Brief »
Please select all lines in the material below that contain the string "every" and copy them out. Case counts.

Dataset content »
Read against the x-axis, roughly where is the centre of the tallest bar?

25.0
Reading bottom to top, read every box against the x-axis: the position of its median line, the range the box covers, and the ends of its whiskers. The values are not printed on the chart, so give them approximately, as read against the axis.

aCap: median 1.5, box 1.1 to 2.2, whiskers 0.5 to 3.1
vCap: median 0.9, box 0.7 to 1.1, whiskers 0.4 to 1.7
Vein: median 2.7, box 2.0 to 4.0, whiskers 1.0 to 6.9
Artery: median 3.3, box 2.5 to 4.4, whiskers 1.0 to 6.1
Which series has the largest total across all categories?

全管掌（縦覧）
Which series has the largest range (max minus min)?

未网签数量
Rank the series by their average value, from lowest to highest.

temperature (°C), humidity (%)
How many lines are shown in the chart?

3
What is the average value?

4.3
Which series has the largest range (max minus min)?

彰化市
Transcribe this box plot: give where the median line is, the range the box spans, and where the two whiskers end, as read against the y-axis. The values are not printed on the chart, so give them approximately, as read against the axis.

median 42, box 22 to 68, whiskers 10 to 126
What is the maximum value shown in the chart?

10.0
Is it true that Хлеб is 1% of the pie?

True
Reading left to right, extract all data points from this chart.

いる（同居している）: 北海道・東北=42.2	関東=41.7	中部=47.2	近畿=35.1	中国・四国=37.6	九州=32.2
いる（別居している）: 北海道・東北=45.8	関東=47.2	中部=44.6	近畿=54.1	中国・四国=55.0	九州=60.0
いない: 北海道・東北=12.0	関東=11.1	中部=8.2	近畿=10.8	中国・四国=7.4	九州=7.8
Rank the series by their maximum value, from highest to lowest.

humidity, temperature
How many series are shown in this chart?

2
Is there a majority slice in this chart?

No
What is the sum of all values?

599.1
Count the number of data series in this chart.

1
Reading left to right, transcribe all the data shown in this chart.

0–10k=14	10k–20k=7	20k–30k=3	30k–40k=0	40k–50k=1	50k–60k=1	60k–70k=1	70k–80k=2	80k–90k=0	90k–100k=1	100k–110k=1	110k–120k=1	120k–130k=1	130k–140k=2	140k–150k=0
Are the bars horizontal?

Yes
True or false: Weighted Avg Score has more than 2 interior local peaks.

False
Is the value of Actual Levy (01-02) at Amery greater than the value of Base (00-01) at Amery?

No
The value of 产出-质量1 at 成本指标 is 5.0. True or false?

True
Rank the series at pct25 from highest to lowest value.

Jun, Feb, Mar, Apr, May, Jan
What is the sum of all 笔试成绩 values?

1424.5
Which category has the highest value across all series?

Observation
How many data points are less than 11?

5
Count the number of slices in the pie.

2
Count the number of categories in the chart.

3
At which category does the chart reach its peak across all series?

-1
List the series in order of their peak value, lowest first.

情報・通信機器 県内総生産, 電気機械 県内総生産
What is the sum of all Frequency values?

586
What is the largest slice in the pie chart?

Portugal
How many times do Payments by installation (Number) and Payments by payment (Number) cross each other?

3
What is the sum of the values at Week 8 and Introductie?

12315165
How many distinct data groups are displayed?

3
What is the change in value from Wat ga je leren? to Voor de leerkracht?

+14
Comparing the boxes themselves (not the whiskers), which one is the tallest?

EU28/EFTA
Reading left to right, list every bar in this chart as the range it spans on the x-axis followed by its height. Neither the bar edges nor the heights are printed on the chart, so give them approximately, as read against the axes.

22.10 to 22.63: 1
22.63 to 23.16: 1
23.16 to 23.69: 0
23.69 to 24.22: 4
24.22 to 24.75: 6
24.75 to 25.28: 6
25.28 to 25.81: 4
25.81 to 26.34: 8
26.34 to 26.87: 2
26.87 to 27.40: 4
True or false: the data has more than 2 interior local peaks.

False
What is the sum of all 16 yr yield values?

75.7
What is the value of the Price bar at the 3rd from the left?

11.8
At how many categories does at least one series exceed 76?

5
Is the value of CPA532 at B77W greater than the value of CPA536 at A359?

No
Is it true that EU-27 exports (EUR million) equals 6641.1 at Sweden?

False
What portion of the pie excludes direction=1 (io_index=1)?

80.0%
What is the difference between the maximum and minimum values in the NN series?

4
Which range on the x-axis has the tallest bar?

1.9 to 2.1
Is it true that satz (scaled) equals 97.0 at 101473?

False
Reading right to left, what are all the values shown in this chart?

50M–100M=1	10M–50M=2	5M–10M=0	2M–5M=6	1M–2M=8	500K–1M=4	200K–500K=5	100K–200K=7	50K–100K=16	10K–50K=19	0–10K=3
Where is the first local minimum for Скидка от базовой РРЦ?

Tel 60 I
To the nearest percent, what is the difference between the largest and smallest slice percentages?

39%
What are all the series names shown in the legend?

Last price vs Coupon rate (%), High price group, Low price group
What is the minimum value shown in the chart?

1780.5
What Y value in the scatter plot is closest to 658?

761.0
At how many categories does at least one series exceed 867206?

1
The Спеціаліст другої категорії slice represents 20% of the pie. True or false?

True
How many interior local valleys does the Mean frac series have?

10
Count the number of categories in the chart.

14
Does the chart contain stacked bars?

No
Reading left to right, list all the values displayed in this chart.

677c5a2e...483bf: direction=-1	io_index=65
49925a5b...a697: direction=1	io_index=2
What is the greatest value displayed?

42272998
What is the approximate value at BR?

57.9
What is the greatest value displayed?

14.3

Response area »
Reading bottom to top, read every box against the x-axis: the position of its median line, the range the box covers, and the ends of its whiskers. The values are not printed on the chart, so give them approximately, as read against the axis.
Reading left to right, list every bar in this chart as the range it spans on the x-axis followed by its height. Neither the bar edges nor the heights are printed on the chart, so give them approximately, as read against the axes.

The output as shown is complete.